The introduction of new technology often means a significant step forward in the performance of one subprocess, but only an incremental improvement in the full product development process. In the case of Next Generation Genomics (NGG) Technologies, a series of incremental technology advancements has brought about the ability to radically change the way bioprocesses are developed and optimized. Bioprocessing in pharmaceuticals and in industrial biotech have significantly different economic drivers, but both can realize significant economic benefit from the application of these new technologies. Pharmaceutical applications are driven foremost by the cost of development, regulatory approval, and compliance, and only secondarily by process productivity. In contrast, the primary market driver of industrial bioprocesses is productivity, particularly in commodity and biofuel applications. In this paper, we focus on the practical application to biopharmaceuticals, which need to increase emphasis on productivity of manufacturing due to the continual rise in health care costs, and the expansion of access to pharmaceuticals in developing countries. In addition, there is the potential for significant impact of NGG in the emerging FDA initiative, known as quality by design (QbD).

For new biologics to be profitable, they must be developed in a cost-effective manner and optimized to produce the highest possible titers. For existing biologics to remain profitable, especially with the emergence of biosimilars, they must be efficiently optimized in order to improve productivity and scales, with the resultant lowering of cost–of–goods. Remarkably, most of the research currently conducted uses outdated tools and is performed generally on model cell lines that have been subjected to numerous population doubling events that, over time, induce extensive genetic polymorphisms, ultimately decreasing product quality and process stability (1). When it comes to production of these newly developed biologics, total economic pressure is a key driver of success. Aside from the inherent complexity (structural, glycosylation, folding, stability, etc.) of the biopharmaceutical products themselves, bioprocess engineers are also faced with the intricacy of the production process itself. For each product, a cell line with sufficient production phenotypes has to be developed. Current strategies involve time consuming, labor–intensive steps, from the introduction of the product genes to the isolation and characterization of candidate clones. Cell-line development spans several months, or in some cases, years, and involves the screening of several hundred cell clones for high productivity before a few dozen are selected as candidate production lines. The process typically lasts for up to six months for each candidate before it can enter the evaluation phase, where its efficacy and safety in animal and human subjects are determined (2). Once the process has been established and approved, follow–on improvements become very costly, each of which must address FDA's requirements for quality and safety. In the past, insufficient knowledge of the biology of the production organism and the impact of the conditions it is grown under made it difficult to maintain stabile product quality attributes when variables had changed. We believe that NGG provides a modern and comprehensive approach to address this gap.
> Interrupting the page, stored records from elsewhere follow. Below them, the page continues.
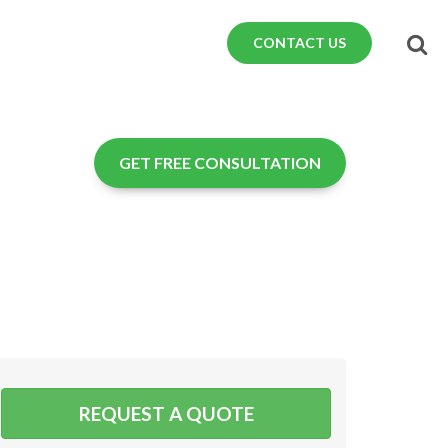
CONTACT US
GET FREE CONSULTATION
REQUEST A QUOTE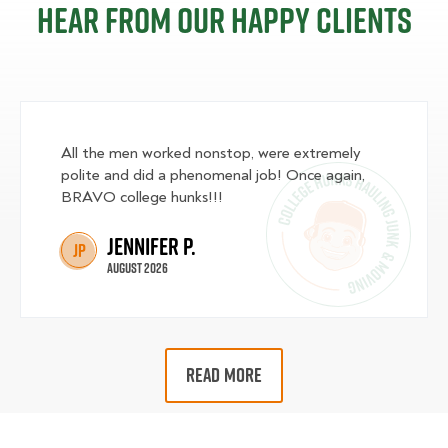
Hear from our happy clients
All the men worked nonstop, were extremely
polite and did a phenomenal job! Once again,
BRAVO college hunks!!!
Jennifer P.
JP
August 2026
READ MORE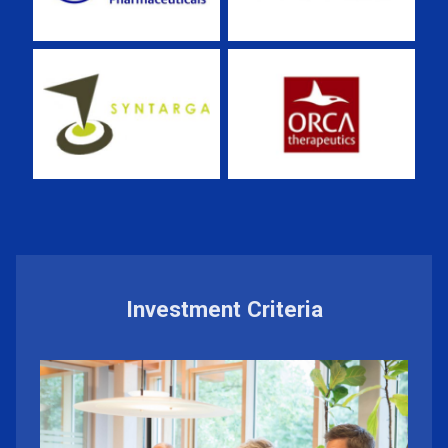
Investment Criteria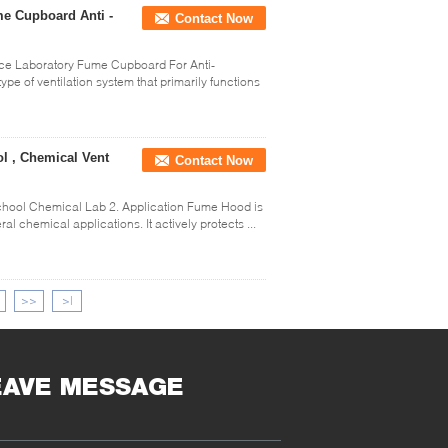
e Cupboard Anti -
Contact Now
ce Laboratory Fume Cupboard For Anti-
ype of ventilation system that primarily functions
l , Chemical Vent
Contact Now
chool Chemical Lab 2. Application Fume Hood is
l chemical applications. It actively protects ...
>>
>|
EAVE MESSAGE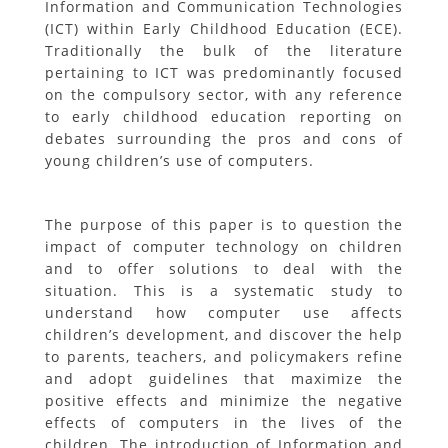
Information and Communication Technologies
(ICT) within Early Childhood Education (ECE).
Traditionally the bulk of the literature
pertaining to ICT was predominantly focused
on the compulsory sector, with any reference
to early childhood education reporting on
debates surrounding the pros and cons of
young children’s use of computers.
The purpose of this paper is to question the
impact of computer technology on children
and to offer solutions to deal with the
situation. This is a systematic study to
understand how computer use affects
children’s development, and discover the help
to parents, teachers, and policymakers refine
and adopt guidelines that maximize the
positive effects and minimize the negative
effects of computers in the lives of the
children. The introduction of Information and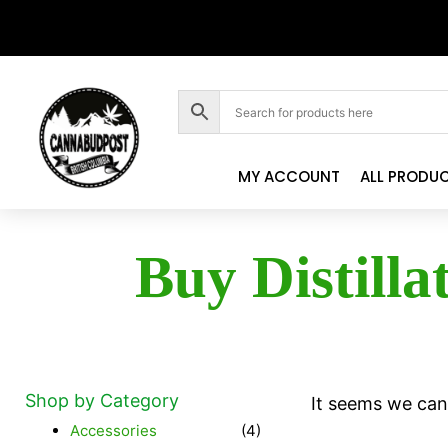
MY ACCOUNT
ALL PRODU
Buy Distilla
Shop by Category
It seems we can'
Accessories
(4)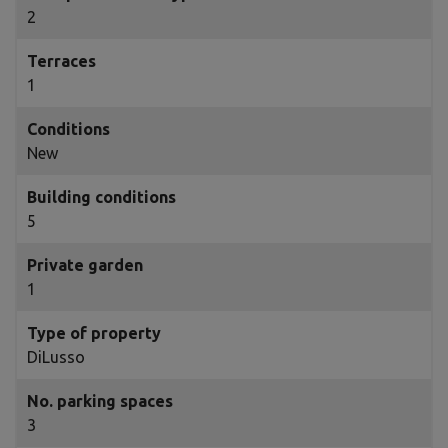
2
Terraces
1
Conditions
New
Building conditions
5
Private garden
1
Type of property
DiLusso
No. parking spaces
3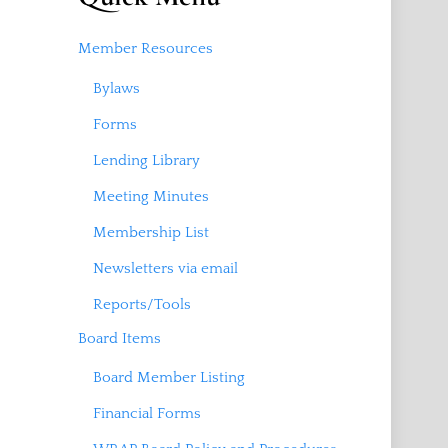
Member Resources
Bylaws
Forms
Lending Library
Meeting Minutes
Membership List
Newsletters via email
Reports/Tools
Board Items
Board Member Listing
Financial Forms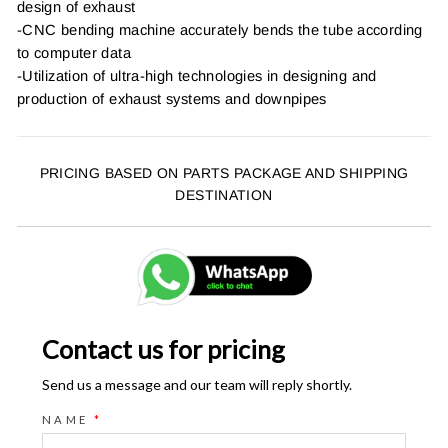
design of exhaust
-CNC bending machine accurately bends the tube according
to computer data
-Utilization of ultra-high technologies in designing and
production of exhaust systems and downpipes
PRICING BASED ON PARTS PACKAGE AND SHIPPING
DESTINATION
Contact us for pricing
Send us a message and our team will reply shortly.
NAME
*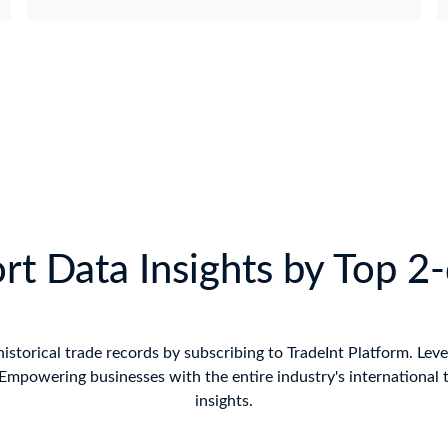
t Data Insights by Top 2
historical trade records by subscribing to TradeInt Platform. Leve
mpowering businesses with the entire industry's international 
insights.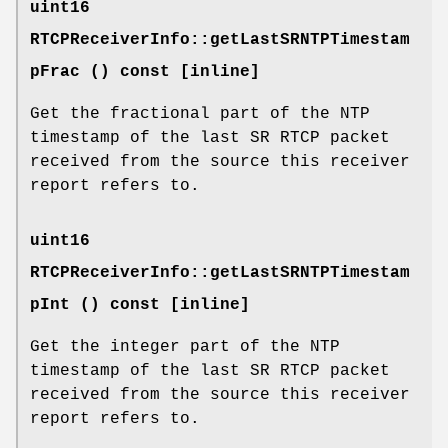
uint16
RTCPReceiverInfo::getLastSRNTPTimestam
pFrac () const [inline]
Get the fractional part of the NTP
timestamp of the last SR RTCP packet
received from the source this receiver
report refers to.
uint16
RTCPReceiverInfo::getLastSRNTPTimestam
pInt () const [inline]
Get the integer part of the NTP
timestamp of the last SR RTCP packet
received from the source this receiver
report refers to.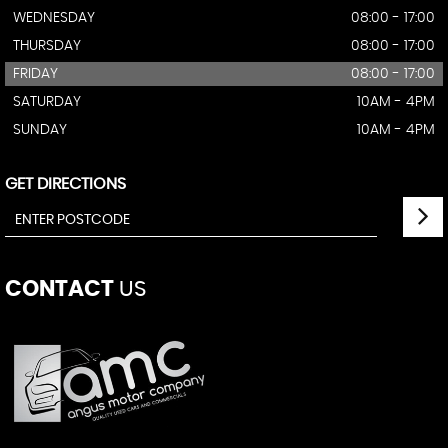
WEDNESDAY
08:00 - 17:00
THURSDAY
08:00 - 17:00
FRIDAY
08:00 - 17:00
SATURDAY
10AM - 4PM
SUNDAY
10AM - 4PM
GET DIRECTIONS
CONTACT
US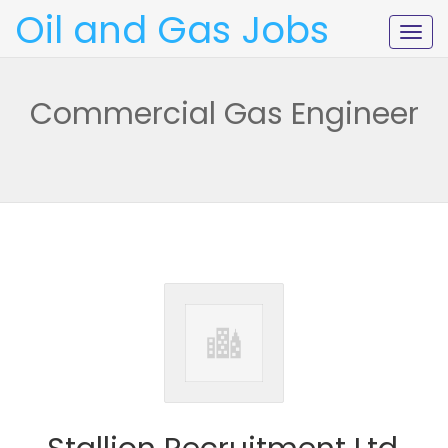
Oil and Gas Jobs
Togg
navig
Commercial Gas Engineer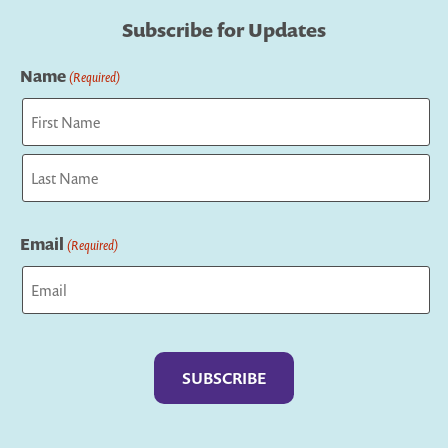
Subscribe for Updates
Name
(Required)
First
Last
Email
(Required)
Captcha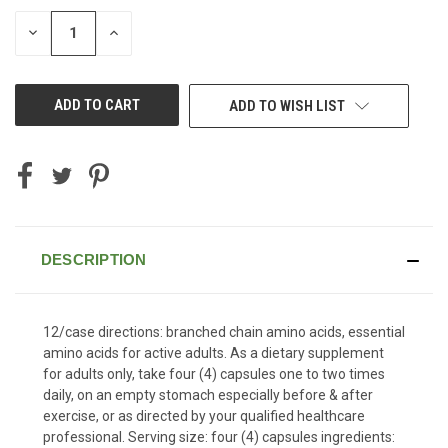
STOCK:
DECREASE
INCREASE
QUANTITY
QUANTITY
OF
OF
UNDEFINED
UNDEFINED
ADD TO WISH LIST
DESCRIPTION
12/case directions: branched chain amino acids, essential
amino acids for active adults. As a dietary supplement
for adults only, take four (4) capsules one to two times
daily, on an empty stomach especially before & after
exercise, or as directed by your qualified healthcare
professional. Serving size: four (4) capsules ingredients: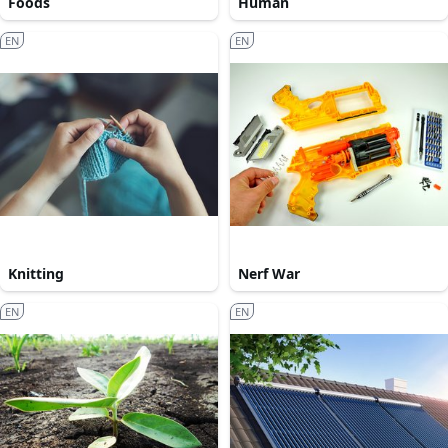
Foods
Human
EN
EN
Knitting
Nerf War
EN
EN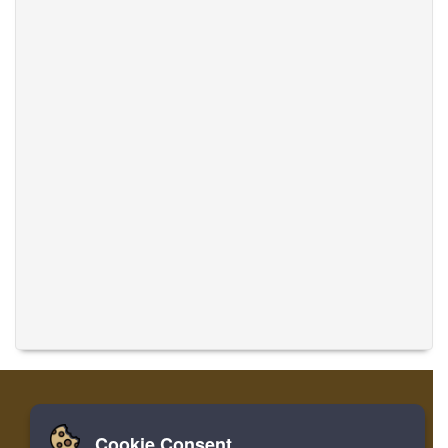
Cookie Consent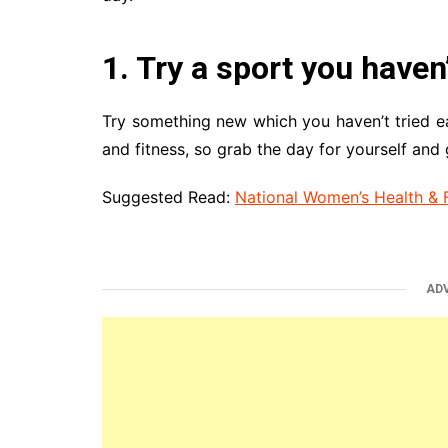
1. Try a sport you haven
Try something new which you haven’t tried ea
and fitness, so grab the day for yourself and 
Suggested Read:
National Women’s Health & 
AD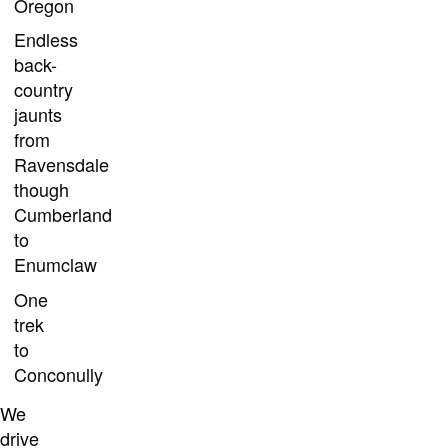
Oregon
Endless
back-
country
jaunts
from
Ravensdale
though
Cumberland
to
Enumclaw
One
trek
to
Conconully
We
drive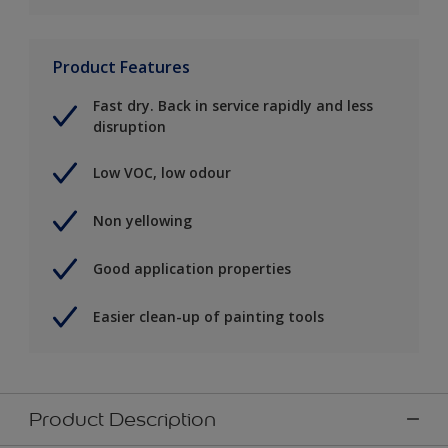
Product Features
Fast dry. Back in service rapidly and less
disruption
Low VOC, low odour
Non yellowing
Good application properties
Easier clean-up of painting tools
Product Description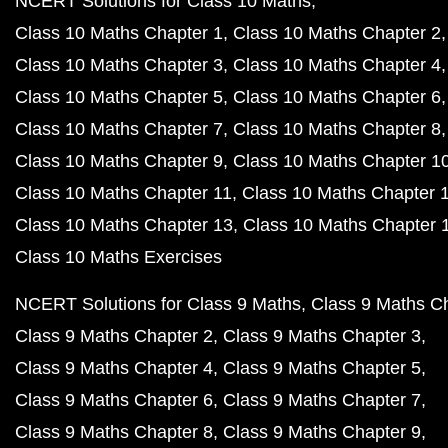
NCERT Solutions for Class 10 Maths
Class 10 Maths Chapter 1
Class 10 Maths Chapter 2
Class 10 Maths Chapter 3
Class 10 Maths Chapter 4
Class 10 Maths Chapter 5
Class 10 Maths Chapter 6
Class 10 Maths Chapter 7
Class 10 Maths Chapter 8
Class 10 Maths Chapter 9
Class 10 Maths Chapter 1
Class 10 Maths Chapter 11
Class 10 Maths Chapter 
Class 10 Maths Chapter 13
Class 10 Maths Chapter 
Class 10 Maths Exercises
NCERT Solutions for Class 9 Maths
Class 9 Maths C
Class 9 Maths Chapter 2
Class 9 Maths Chapter 3
Class 9 Maths Chapter 4
Class 9 Maths Chapter 5
Class 9 Maths Chapter 6
Class 9 Maths Chapter 7
Class 9 Maths Chapter 8
Class 9 Maths Chapter 9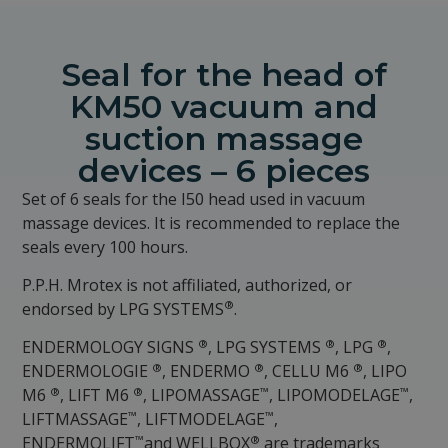
Seal for the head of
KM50 vacuum and
suction massage
devices – 6 pieces
Set of 6 seals for the I50 head used in vacuum
massage devices. It is recommended to replace the
seals every 100 hours.
P.P.H. Mrotex is not affiliated, authorized, or
®
endorsed by LPG SYSTEMS
.
®
®
®
ENDERMOLOGY SIGNS
, LPG SYSTEMS
, LPG
,
®
®
®
ENDERMOLOGIE
, ENDERMO
, CELLU M6
, LIPO
®
®
™
™
M6
, LIFT M6
, LIPOMASSAGE
, LIPOMODELAGE
,
™
™
LIFTMASSAGE
, LIFTMODELAGE
,
™
®
ENDERMOLIFT
and WELLBOX
are trademarks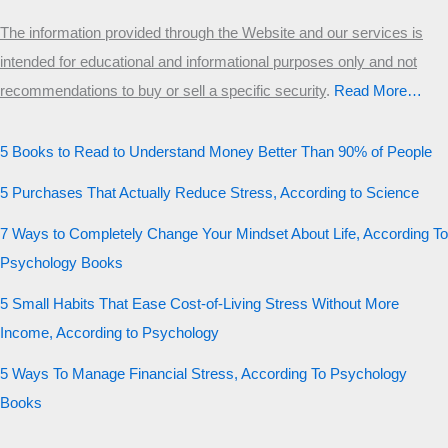
The information provided through the Website and our services is
intended for educational and informational purposes only and not
recommendations to buy or sell a specific security
.​
Read More…
5 Books to Read to Understand Money Better Than 90% of People
5 Purchases That Actually Reduce Stress, According to Science
7 Ways to Completely Change Your Mindset About Life, According To
Psychology Books
5 Small Habits That Ease Cost-of-Living Stress Without More
Income, According to Psychology
5 Ways To Manage Financial Stress, According To Psychology
Books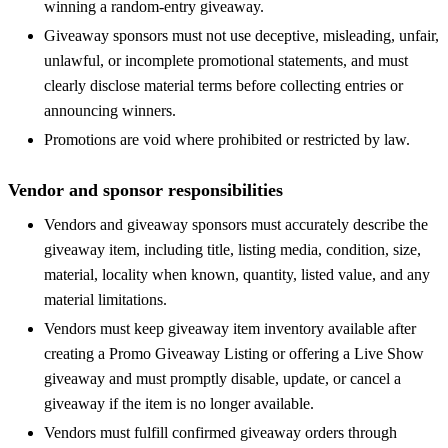
winning a random-entry giveaway.
Giveaway sponsors must not use deceptive, misleading, unfair,
unlawful, or incomplete promotional statements, and must
clearly disclose material terms before collecting entries or
announcing winners.
Promotions are void where prohibited or restricted by law.
Vendor and sponsor responsibilities
Vendors and giveaway sponsors must accurately describe the
giveaway item, including title, listing media, condition, size,
material, locality when known, quantity, listed value, and any
material limitations.
Vendors must keep giveaway item inventory available after
creating a Promo Giveaway Listing or offering a Live Show
giveaway and must promptly disable, update, or cancel a
giveaway if the item is no longer available.
Vendors must fulfill confirmed giveaway orders through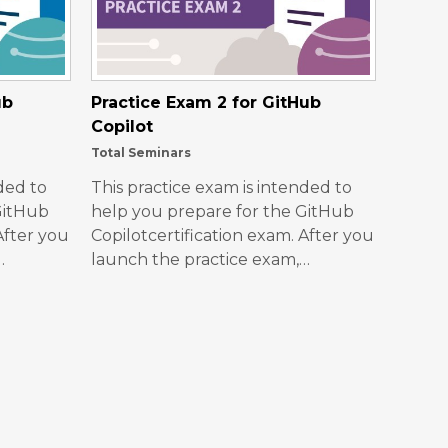
ub
Practice Exam 2 for GitHub
Copilot
Total Seminars
ded to
This practice exam is intended to
GitHub
help you prepare for the GitHub
After you
Copilotcertification exam. After you
…
launch the practice exam,…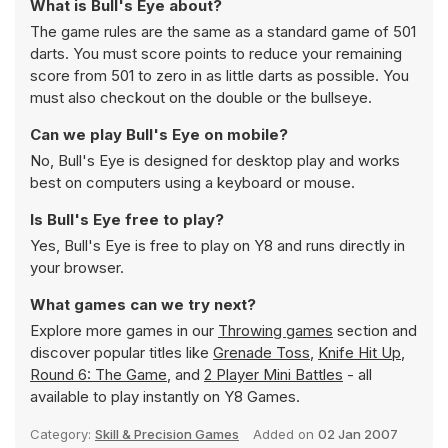
What is Bull's Eye about?
The game rules are the same as a standard game of 501
darts. You must score points to reduce your remaining
score from 501 to zero in as little darts as possible. You
must also checkout on the double or the bullseye.
Can we play Bull's Eye on mobile?
No, Bull's Eye is designed for desktop play and works
best on computers using a keyboard or mouse.
Is Bull's Eye free to play?
Yes, Bull's Eye is free to play on Y8 and runs directly in
your browser.
What games can we try next?
Explore more games in our
Throwing games
section and
discover popular titles like
Grenade Toss
,
Knife Hit Up
,
Round 6: The Game
, and
2 Player Mini Battles
- all
available to play instantly on Y8 Games.
Category:
Skill & Precision Games
Added on
02 Jan 2007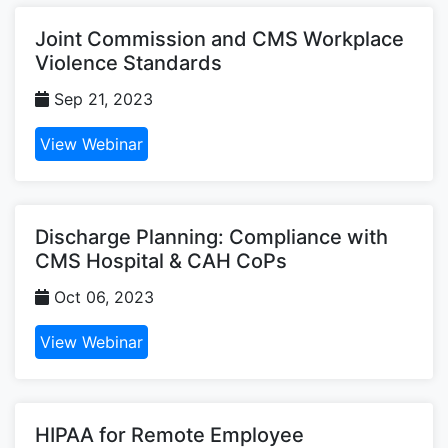
Joint Commission and CMS Workplace
Violence Standards
Sep 21, 2023
View Webinar
Discharge Planning: Compliance with
CMS Hospital & CAH CoPs
Oct 06, 2023
View Webinar
HIPAA for Remote Employee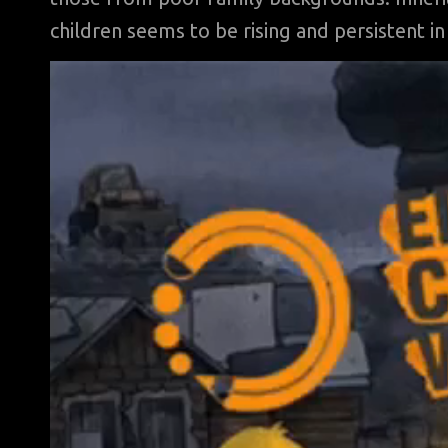
children seems to be rising and persistent in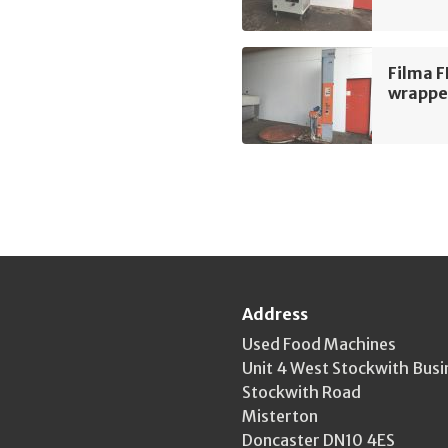
Filma 
wrappe
Address
Used Food Machines
Unit 4 West Stockwith Busi
Stockwith Road
Misterton
Doncaster DN10 4ES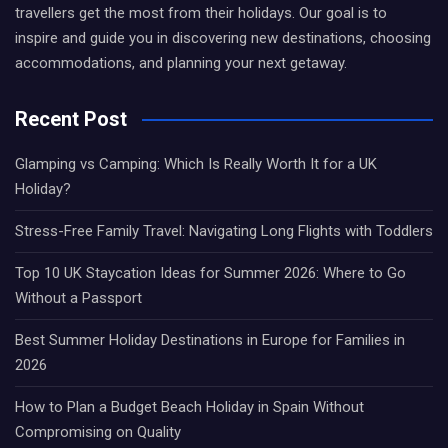
travellers get the most from their holidays. Our goal is to
inspire and guide you in discovering new destinations, choosing
accommodations, and planning your next getaway.
Recent Post
Glamping vs Camping: Which Is Really Worth It for a UK
Holiday?
Stress-Free Family Travel: Navigating Long Flights with Toddlers
Top 10 UK Staycation Ideas for Summer 2026: Where to Go
Without a Passport
Best Summer Holiday Destinations in Europe for Families in
2026
How to Plan a Budget Beach Holiday in Spain Without
Compromising on Quality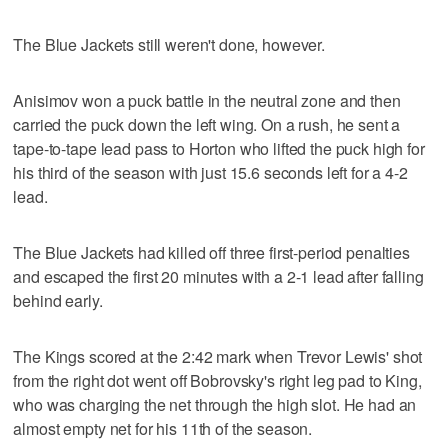
The Blue Jackets still weren't done, however.
Anisimov won a puck battle in the neutral zone and then
carried the puck down the left wing. On a rush, he sent a
tape-to-tape lead pass to Horton who lifted the puck high for
his third of the season with just 15.6 seconds left for a 4-2
lead.
The Blue Jackets had killed off three first-period penalties
and escaped the first 20 minutes with a 2-1 lead after falling
behind early.
The Kings scored at the 2:42 mark when Trevor Lewis' shot
from the right dot went off Bobrovsky's right leg pad to King,
who was charging the net through the high slot. He had an
almost empty net for his 11th of the season.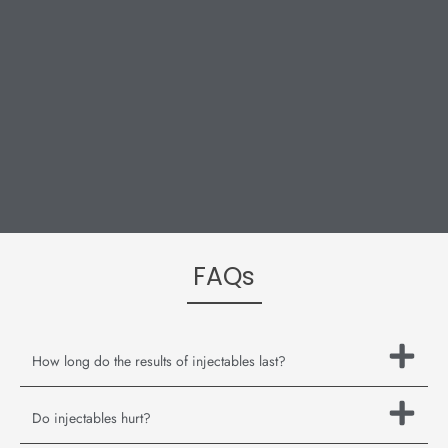
FAQs
How long do the results of injectables last?
Do injectables hurt?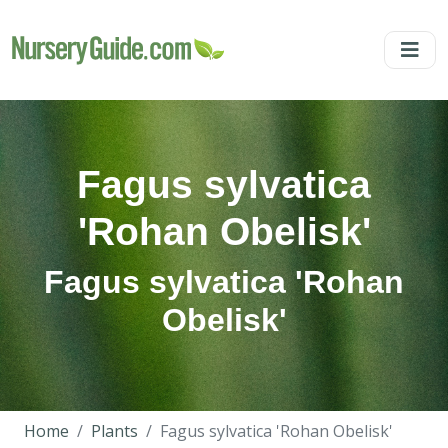
Fagus sylvatica
'Rohan Obelisk'
Fagus sylvatica 'Rohan
Obelisk'
Home
Plants
Fagus sylvatica 'Rohan Obelisk'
There is also a regulatory benefit to implementing NGG techniques. In an innovative and forward–thinking move, FDA's QbD initiative emphasizes the achievement of product quality by thorough process understanding, monitoring, and control. The approach allow manufacturers to identify critical process parameters (CPPs) and the direct effects they have on product quality. Adopting QbD principles and process analytical technology (PAT) guidelines, can help ensure an overall understanding of the bioprocess, ultimately assisting manufactures to achieve process robustness, stability and quality. PAT has been defined by FDA as a mechanism to design, analyze, and control pharmaceutical manufacturing processes through the measurement of CPPs that affect various critical quality attributes (CQA). The belief is that with more complete understanding comes the ability to not only develop products more quickly, but also to knowledgably and safely optimize products and processes downstream, while continuing to maintain higher levels of quality control than previously achievable.